Microlives can also be used when talking about demographic factors as well, for instance, being a woman rather than a man is a gain of 4 microlives a day, being alive in 2010 instead of 1910 adds 15 a day, and being a Swedish male rather than a Russian male adds 21 a day.

This simple way of explaining how daily habits affect a person’s length of life helps all readers roughly compare between the sizes of persistent risks. Professor Spiegelhalter explained that it is based on “speed of aging”, a metaphor which has been successful in helping people quit smoking.

“So each day of smoking 20 cigarettes (10 microlives) is as if you are rushing towards your death at 29 hours rather than 24.” Professor Spiegelhalter said.

He added that the study had many limitations and emphasizes that these evaluations are estimated and came from several suppositions.
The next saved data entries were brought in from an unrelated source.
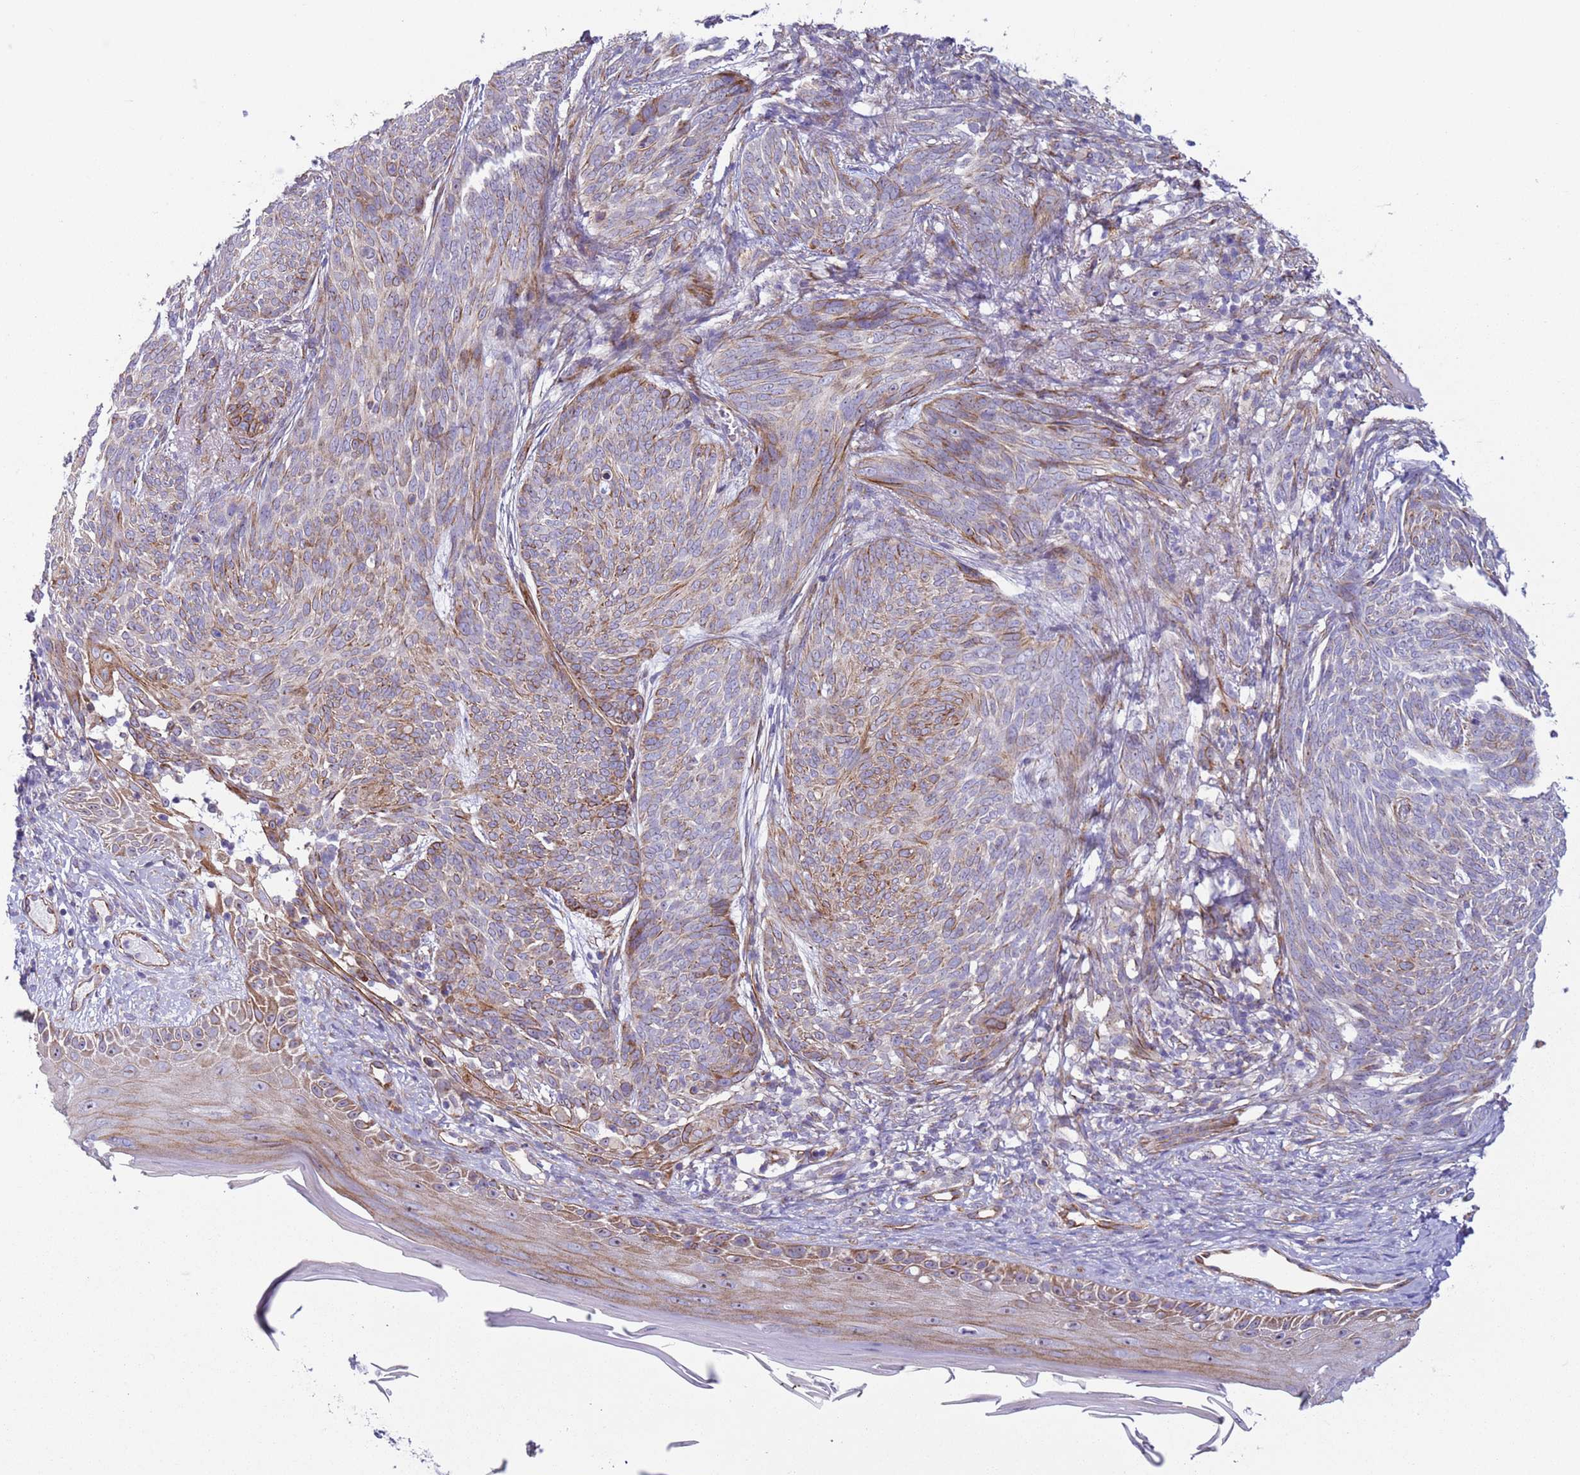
{"staining": {"intensity": "moderate", "quantity": "<25%", "location": "cytoplasmic/membranous"}, "tissue": "skin cancer", "cell_type": "Tumor cells", "image_type": "cancer", "snomed": [{"axis": "morphology", "description": "Basal cell carcinoma"}, {"axis": "topography", "description": "Skin"}], "caption": "The immunohistochemical stain labels moderate cytoplasmic/membranous positivity in tumor cells of skin basal cell carcinoma tissue. (IHC, brightfield microscopy, high magnification).", "gene": "HEATR1", "patient": {"sex": "female", "age": 86}}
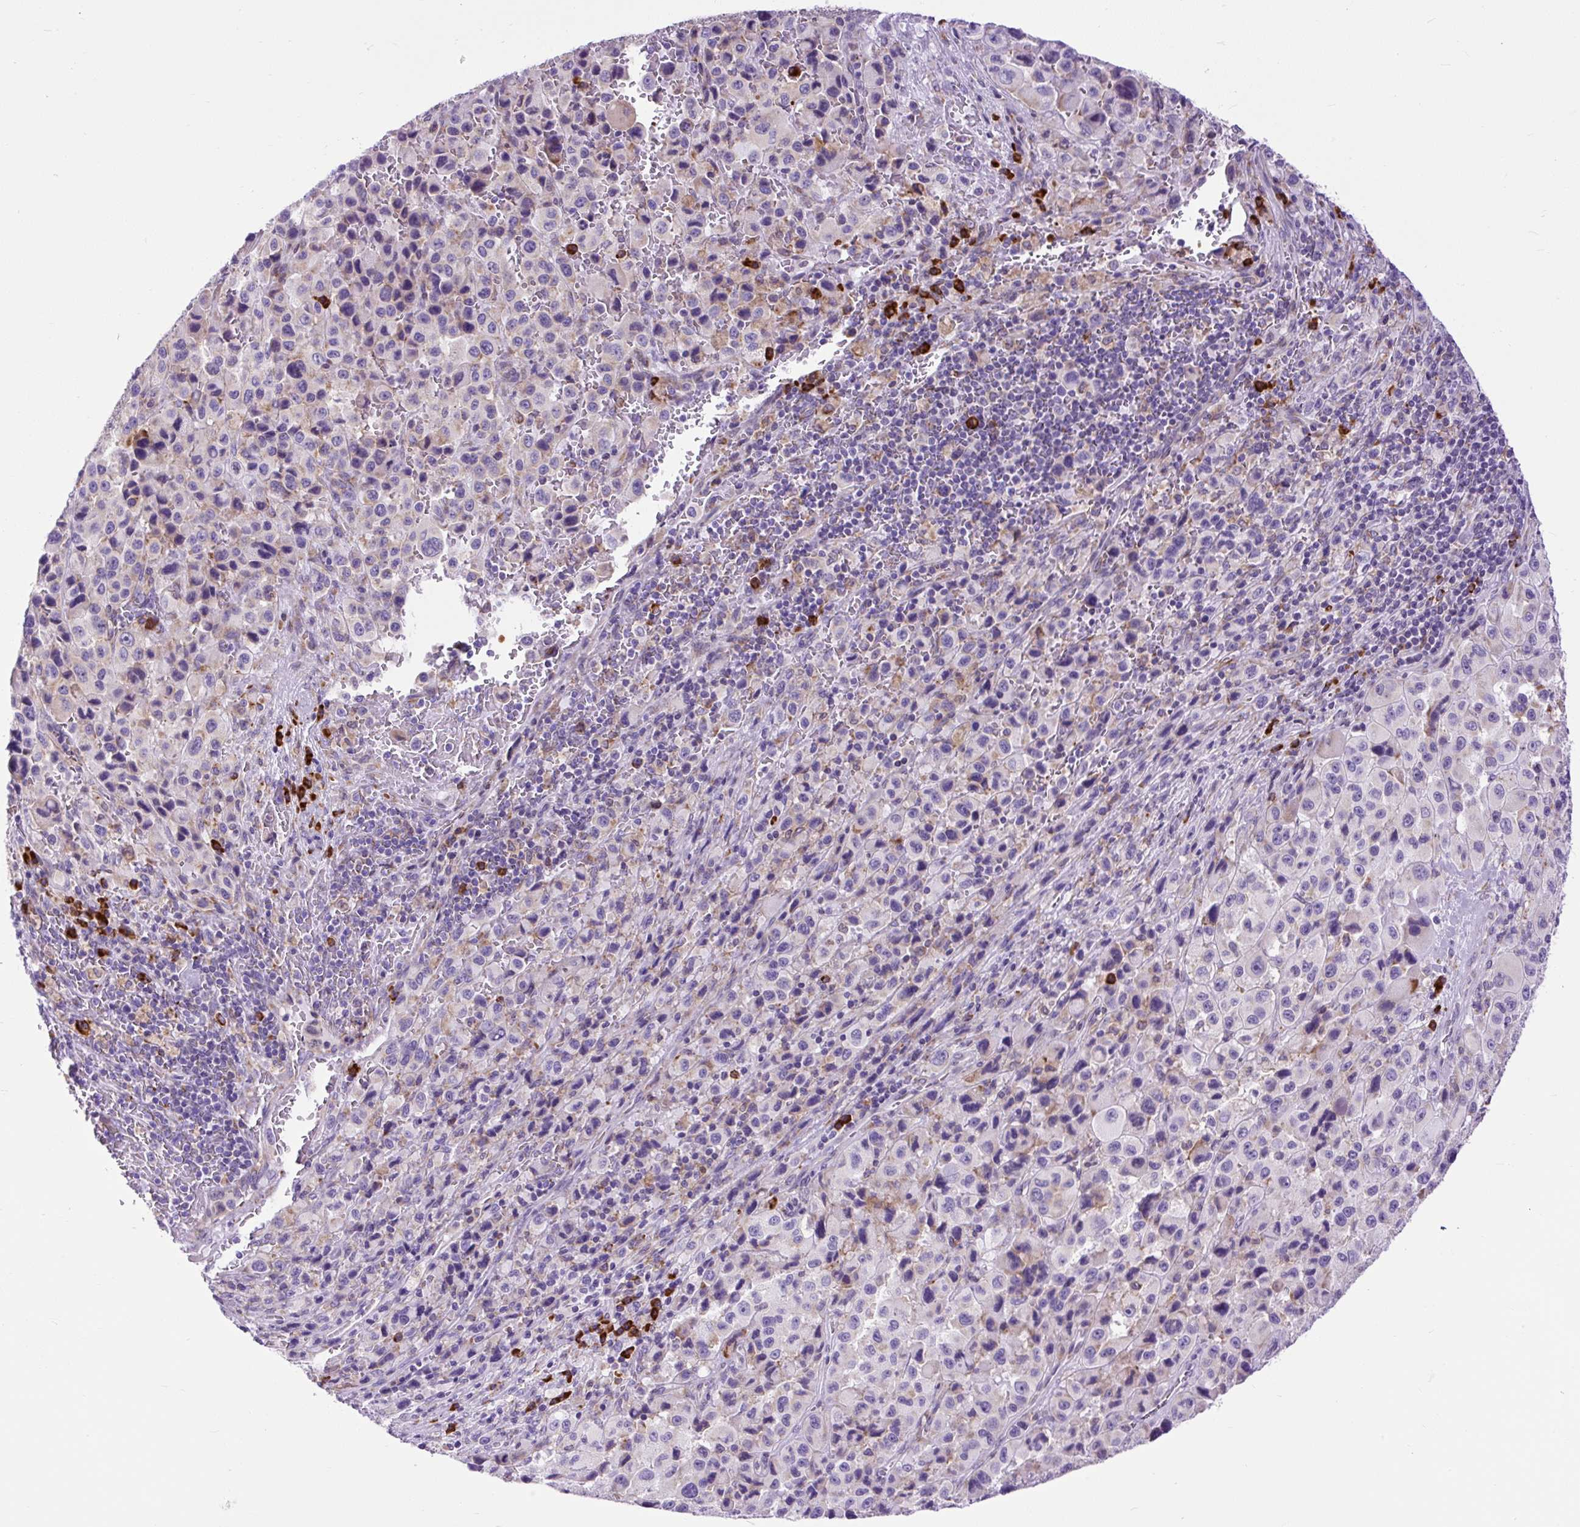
{"staining": {"intensity": "weak", "quantity": "<25%", "location": "cytoplasmic/membranous"}, "tissue": "melanoma", "cell_type": "Tumor cells", "image_type": "cancer", "snomed": [{"axis": "morphology", "description": "Malignant melanoma, Metastatic site"}, {"axis": "topography", "description": "Lymph node"}], "caption": "Immunohistochemical staining of human malignant melanoma (metastatic site) exhibits no significant positivity in tumor cells. (DAB immunohistochemistry visualized using brightfield microscopy, high magnification).", "gene": "DDOST", "patient": {"sex": "female", "age": 65}}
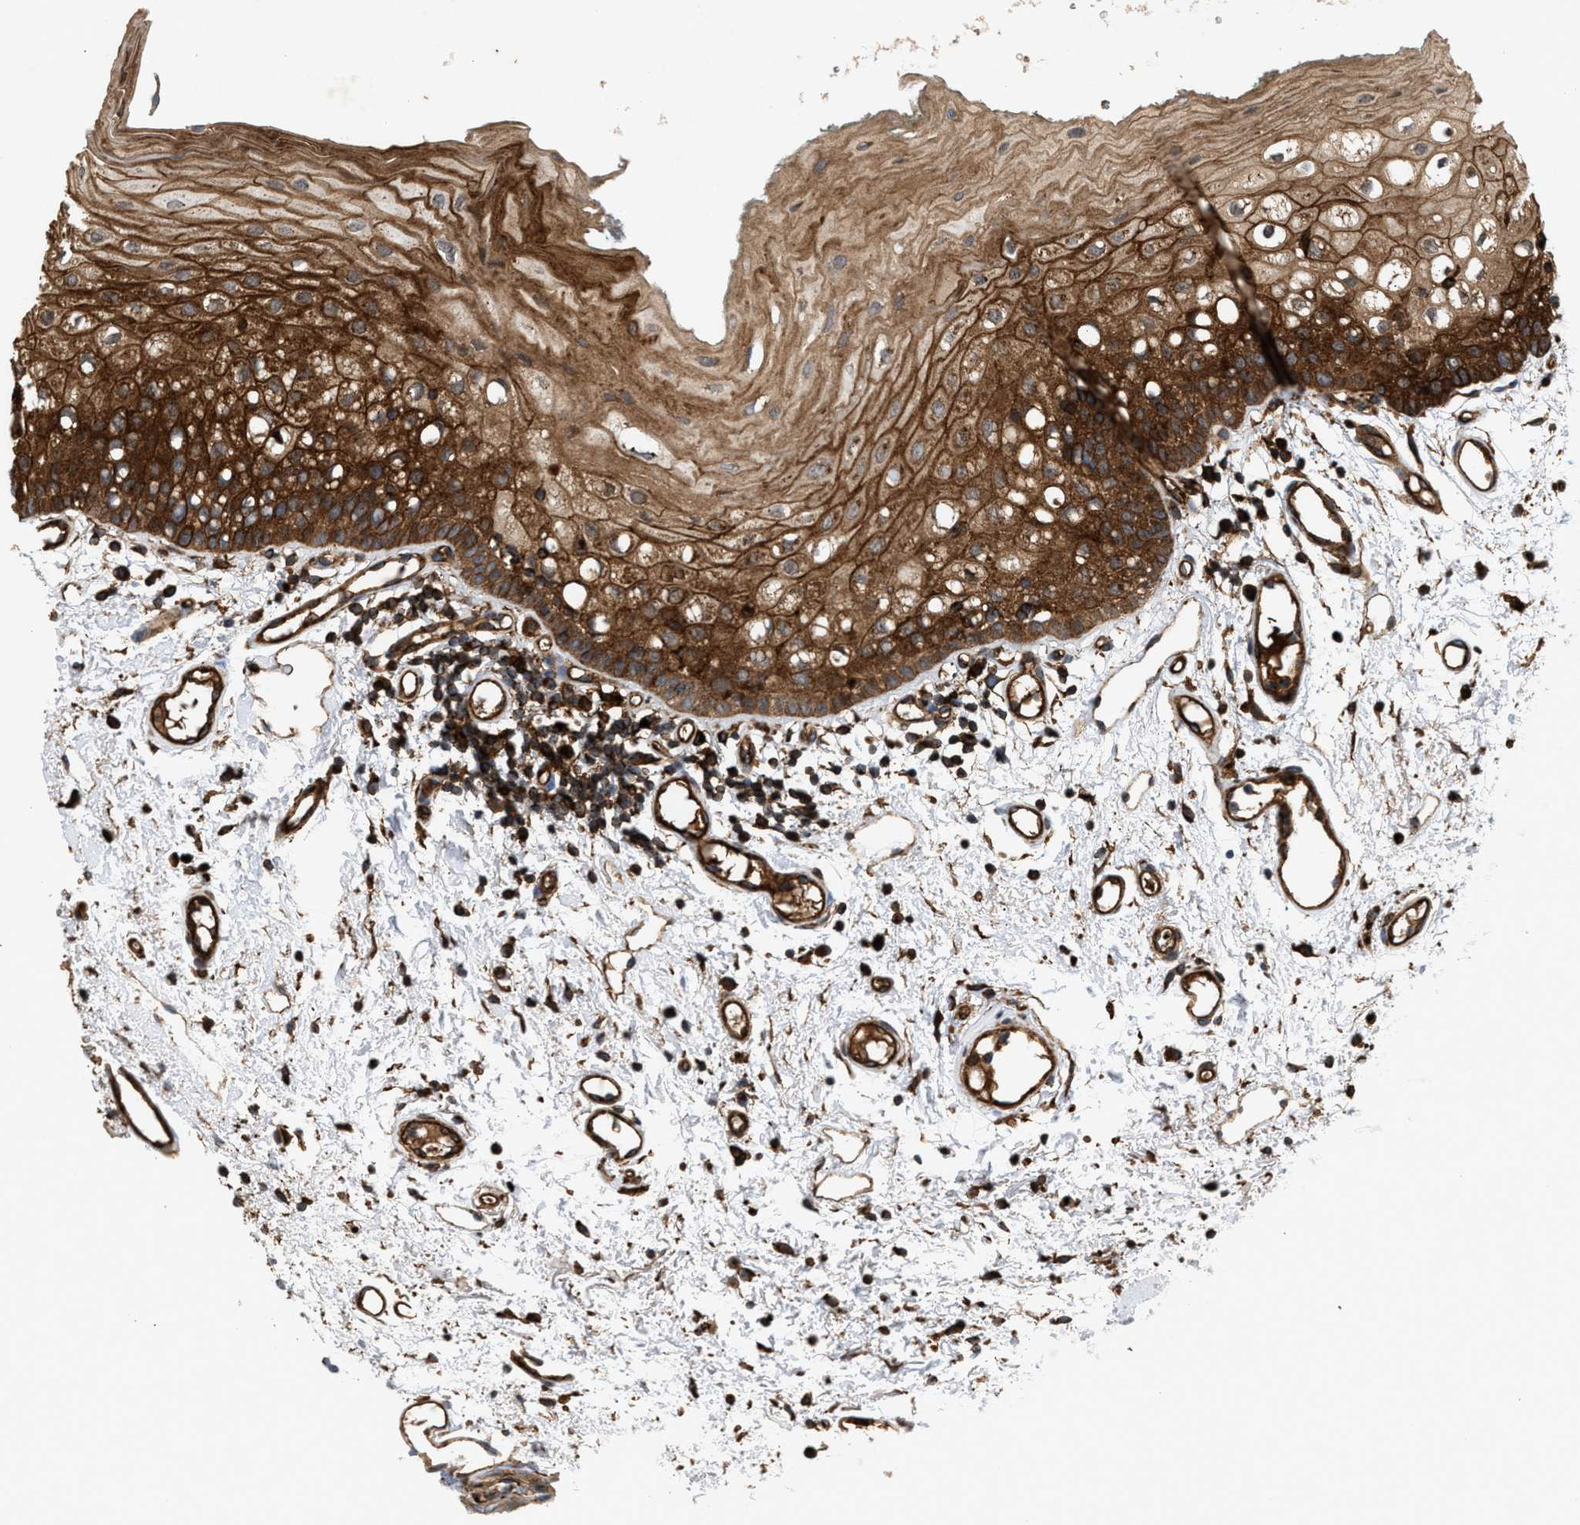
{"staining": {"intensity": "strong", "quantity": ">75%", "location": "cytoplasmic/membranous"}, "tissue": "oral mucosa", "cell_type": "Squamous epithelial cells", "image_type": "normal", "snomed": [{"axis": "morphology", "description": "Normal tissue, NOS"}, {"axis": "morphology", "description": "Squamous cell carcinoma, NOS"}, {"axis": "topography", "description": "Oral tissue"}, {"axis": "topography", "description": "Salivary gland"}, {"axis": "topography", "description": "Head-Neck"}], "caption": "The immunohistochemical stain shows strong cytoplasmic/membranous expression in squamous epithelial cells of unremarkable oral mucosa. (IHC, brightfield microscopy, high magnification).", "gene": "GCC1", "patient": {"sex": "female", "age": 62}}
Nevertheless, he said that they “bring long term effects into the present and help counter temporal discounting, in which future events are considered of diminishing importance.”

Regardless of the limitations, he believes that “a reasonable idea of the comparative absolute risks associated with chronic exposures can be vividly communicated in terms of the speed at which one is living one’s life.”

Professor Spiegelhalter concluded:

“Of course, evaluation studies would be needed to quantify any effect on behavior, but one does not need a study to conclude that people do not generally like the idea of getting older faster.”